En el Evangelio de hoy (Mc 9,30-37) Jesús dice a los Doce que si uno quiere ser el primero está llamado a hacerse el último y servidor de todos. Jesús sabía que por el camino los discípulos habían discutido entre ellos sobre quién fuese el más grande, por ambición. Esa pelea, diciendo “yo debo ir delante, yo debo subir”, es el espíritu del mundo. También la Primera Lectura (St 4,1-10) recalca este aspecto, cuando el apóstol Santiago recuerda: «¿No sabéis que la amistad con el mundo es enemistad con Dios?». Es ansia de mundanidad, ansia de ser más importante que los demás y decir: “¡No!

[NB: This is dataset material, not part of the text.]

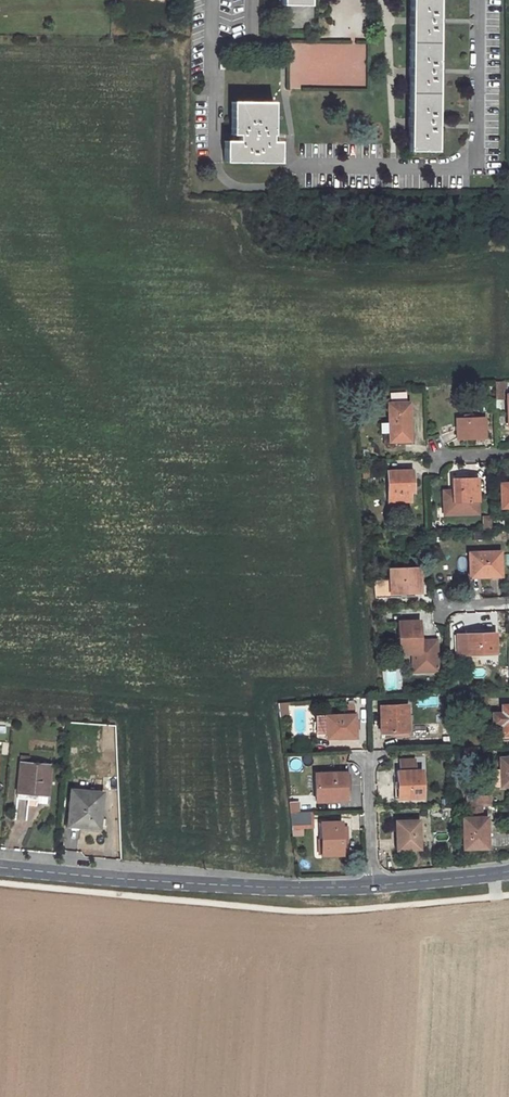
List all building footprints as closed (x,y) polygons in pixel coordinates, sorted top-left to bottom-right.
[(437,0),(410,0),(408,151),(436,151),(437,0)] [(367,90),(367,43),(288,42),(288,89),(367,90)] [(279,142),(271,142),(271,135),(273,135),(273,102),(231,102),(231,135),(233,135),(233,141),(225,140),(224,162),(279,163),(279,142)] [(405,392),(389,393),(390,402),(405,402),(405,392)] [(388,422),(379,422),(380,433),(389,433),(389,441),(409,440),(408,402),(405,402),(390,402),(387,402),(388,422)] [(484,417),(455,419),(456,438),(484,437),(484,417)] [(409,499),(408,483),(412,483),(411,469),(387,470),(388,505),(399,504),(399,500),(409,499)] [(452,511),(452,518),(477,517),(475,482),(466,482),(466,479),(451,480),(452,494),(442,495),(443,511),(452,511)] [(499,483),(500,508),(508,507),(508,483),(499,483)] [(504,517),(492,518),(493,527),(504,527),(504,517)] [(493,576),(493,573),(500,573),(499,552),(468,553),(469,576),(479,575),(479,577),(493,576)] [(388,581),(373,581),(375,597),(414,596),(414,593),(419,593),(419,567),(387,569),(388,581)] [(384,609),(376,610),(377,622),(385,620),(384,609)] [(420,640),(419,620),(398,621),(399,654),(411,653),(412,667),(437,667),(436,640),(423,640),(423,643),(420,643),(420,640)] [(495,653),(494,633),(456,634),(457,654),(495,653)] [(457,682),(447,682),(447,692),(458,692),(457,682)] [(278,716),(289,716),(289,703),(279,703),(278,716)] [(406,704),(380,705),(381,732),(385,732),(408,731),(406,704)] [(492,713),(493,735),(508,735),(508,705),(500,705),(500,713),(492,713)] [(354,714),(315,716),(316,734),(324,733),(324,737),(335,736),(335,738),(354,737),(354,714)] [(28,765),(28,758),(20,757),(17,791),(27,793),(27,797),(37,798),(36,804),(47,805),(50,767),(28,765)] [(500,769),(490,770),(491,787),(508,786),(508,757),(499,757),(499,762),(500,769)] [(414,759),(400,760),(400,770),(397,770),(398,798),(422,797),(421,770),(414,770),(414,759)] [(490,762),(490,770),(500,769),(499,762),(490,762)] [(344,773),(314,774),(315,801),(345,800),(344,773)] [(71,789),(67,823),(81,824),(81,827),(98,828),(101,793),(71,789)] [(466,797),(466,807),(480,806),(480,797),(466,797)] [(480,797),(480,806),(481,806),(488,806),(488,797),(480,797)] [(305,801),(293,801),(294,812),(305,811),(305,801)] [(480,806),(466,807),(467,818),(462,818),(463,849),(486,848),(486,838),(487,838),(487,824),(483,824),(483,817),(481,817),(481,806),(480,806)] [(294,812),(288,812),(290,825),(309,824),(309,811),(305,811),(294,812)] [(418,820),(400,820),(400,826),(394,827),(395,849),(419,848),(418,820)] [(340,822),(319,822),(321,855),(341,855),(340,822)]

Yo me merezco eto, no lo merece ese otro”. Es el espíritu del mundo, y quien respira ese espíritu, respira la enemistad con Dios. Jesús, en otro pasaje, dice a los discípulos: “O estáis conmigo o estáis contra mí”. No hay “apaños” en el Evangelio. Y cuando uno quiere vivir el Evangelio haciendo “apaños”, al final se encuentra con el espíritu mundano, que siempre intenta hacer “apaños” para trepar más, para dominar, para ser más grande.

Tantas guerras y peleas vienen precisamente de los deseos mundanos, de las pasiones, como dice Santiago: «¿De dónde proceden los conflictos y las luchas que se dan entre vosotros?». Es verdad, hoy todo el mundo está sembrado de guerras. Como la de los apóstoles: ¿quién es el más importante? “Mirad la carrera que he hecho: ¡ahora no puedo ir para atrás!”. Ese es el espíritu del mundo y eso no es cristiano. “¡No! ¡Me toca a mí! Yo debo ganar más para tener más dinero y más poder”. Ese es el espíritu del mundo. Y luego, la maldad de la murmuración: el chismorreo. ¿De dónde viene? De la envidia. El gran envidioso es el diablo, lo sabemos, lo dice la Biblia. Por la envidia del diablo entró el mal en el mundo. La envidia es un gusano que te empuja a destruir, a criticar, a aplastar al otro.

En la discusión de los discípulos estaban todas esas pasiones y por eso Jesús les regaña y les anima a hacerse servidores de todos y a tomar el último puesto. ¿Quién es el más importante en la Iglesia: el Papa, los obispos, los monseñores, los cardenales, los párrocos de las iglesias más bonitas, los presidentes de las asociaciones laicales? ¡No! El más grande en la Iglesia es el que se hace siervo de todos, el que sirve a todos, no el que tienen más títulos. Y para que lo entendieran, tomó a un niño, lo puso en medio y, abrazándolo con ternura –porque Jesús hablaba con ternura, tenía tanta–, les dijo: «El que acoge a un niño como este en mi nombre, me acoge a mí», es decir, quien acoge al más humilde, al más servidor. Ese es el camino. La senda contra el espíritu del mundo es una sola: la humildad. Servir a los demás, escoger el último puesto, no encaramarse.

Así pues, no se puede negociar con el espíritu del mundo, no se puede decir: “Tengo derecho a este puesto, porque mirad la carrera que he hecho”. La mundanidad es enemiga de Dios. Por el contrario, hay que escuchar estas palabras tan sabias y animantes que Jesús dice en el Evangelio: «Quien quiera ser el primero, que sea el último de todos y el servidor de todos».